Guardé silencio hasta que se apaciguó la carcajada general y continué sereno, como si no ocupara por igual un clamato con chela.
- Me quedé en que bajaban los refajos húmedos… Rodolfo, que dejó la natación y se dedicó en cuerpo y alma a la guitarra, la cantada, a los clavados y a los refajos que también le servían para eso, empezó a engordar: dos clavados al día, más los extras, no eran suficientes para mantener su condición física. Así, un mal día, Rodolfo, pasadito de peso, algo lento, presionado por el embarazo de tres de sus conquistas, decidió innovar su acto haciéndolo nocturno, con dos antorchas que en una noche sin luna en Mazatlán descendieron al rompeolas. No había mucha gente, pero si las tres embarazadas, que sin saber que compartían semilla, dedicaron buenas horas, al lado de policías y salvavidas, en buscar el cuerpo que más tarde copiaría Elvis en Las Vegas, antes de morir.

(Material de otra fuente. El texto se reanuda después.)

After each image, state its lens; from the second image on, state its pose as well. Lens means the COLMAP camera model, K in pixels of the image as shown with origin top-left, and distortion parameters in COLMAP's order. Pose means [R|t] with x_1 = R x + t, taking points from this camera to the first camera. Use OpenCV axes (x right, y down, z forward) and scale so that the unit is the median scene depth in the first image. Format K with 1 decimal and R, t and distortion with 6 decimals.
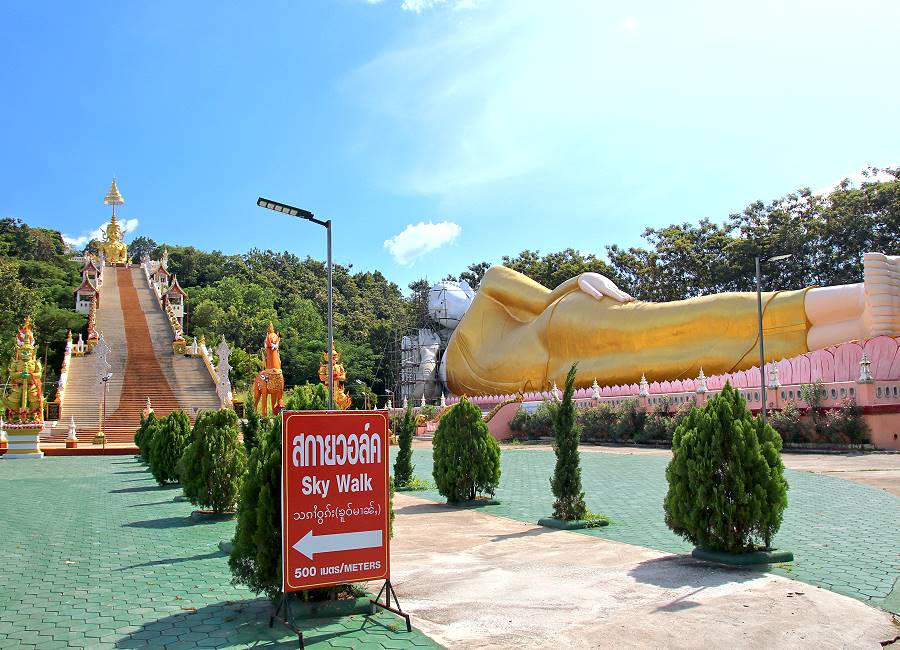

Nada del clavadista moreno que antes nadaba. Un pueblo entero de luto por su primer clavadista muerto en el ejercicio del deber. Las tres muchachas se quedaron con sus panzas, más los pesos y dólares recaudados y la explanada se llamó en su honor Rodolfo Sánchez Taboada.

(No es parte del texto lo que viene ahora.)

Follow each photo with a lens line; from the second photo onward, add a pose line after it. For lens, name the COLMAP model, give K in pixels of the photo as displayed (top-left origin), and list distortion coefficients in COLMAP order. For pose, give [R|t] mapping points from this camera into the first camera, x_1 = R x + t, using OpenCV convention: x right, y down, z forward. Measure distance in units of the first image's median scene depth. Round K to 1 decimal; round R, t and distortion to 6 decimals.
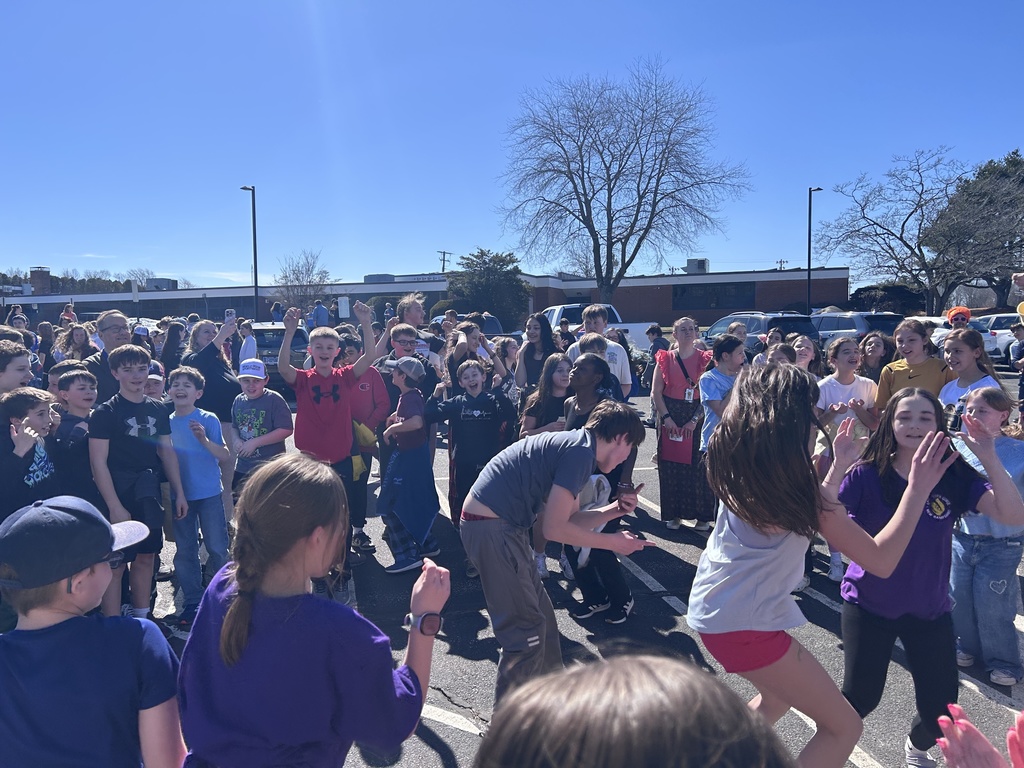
lens RADIAL K [[794.7, 0, 500.4], [0, 794.7, 387.1], [0, 0, 1]] dist [0.057471, -0.060660]
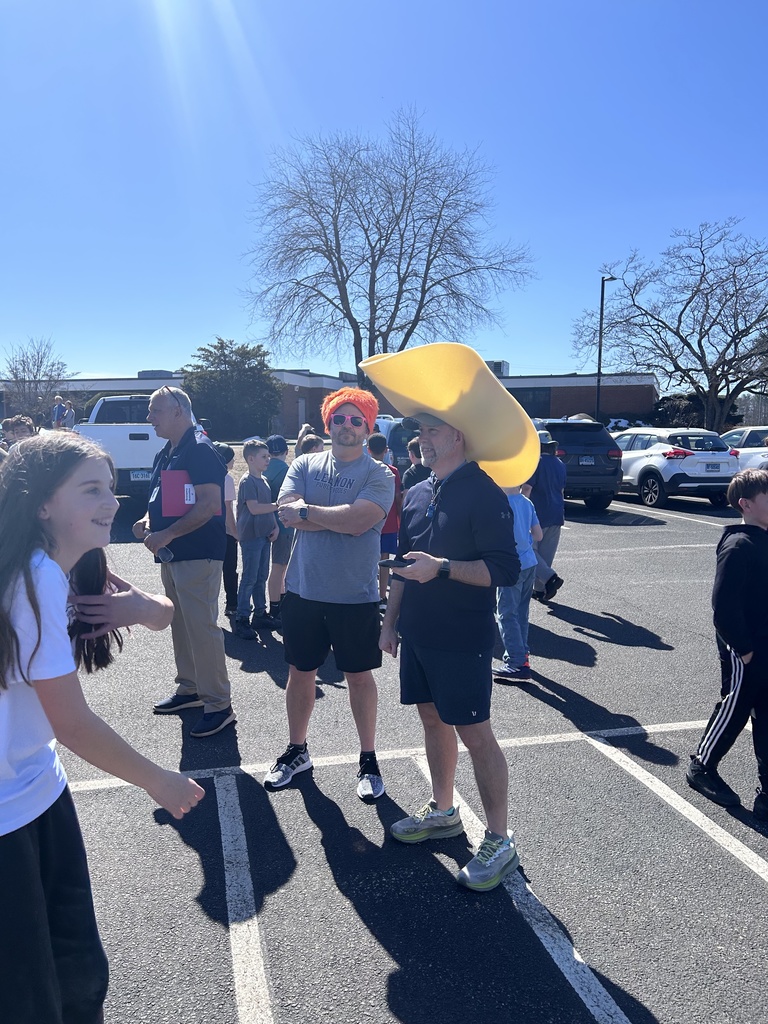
lens RADIAL K [[799.1, 0, 384.0], [0, 799.1, 512.0], [0, 0, 1]] dist [0.046945, -0.041473]
pose [[0.999576, 0.021328, 0.019818, 0.137696], [-0.021754, 0.999532, 0.021519, -0.010995], [-0.019350, -0.021941, 0.999572, 0.138172]]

Como dicen las crónicas hechas de lugares comunes, los aplausos no se hicieron esperar. Los recibí con un encontronazo entre la modestia y el arrepentimiento. El segundo hizo su parte y conté, antes de salir de clase, disculpándome, la vera historia de eso del presidente del PRI y demás ñáñaras. De güeva pura. Decepcioné, pero a fin de cuentas me reconcilié al firmar sus créditos del curso.
- Yo les contaré a los gringos la historia del clavadista, eso del priista que ni de aquí era, vale madre –me confesaron varios.
Al salir, tuve la epifanía de que Rodolfo Sánchez Taboada no se lanzó con las antorchas aquella noche oscura de Mazatlán, y que escapó en un crucero que salía esa misma noche en que le habían avisado que había una cuarta muchacha esperando un bebé clavadista.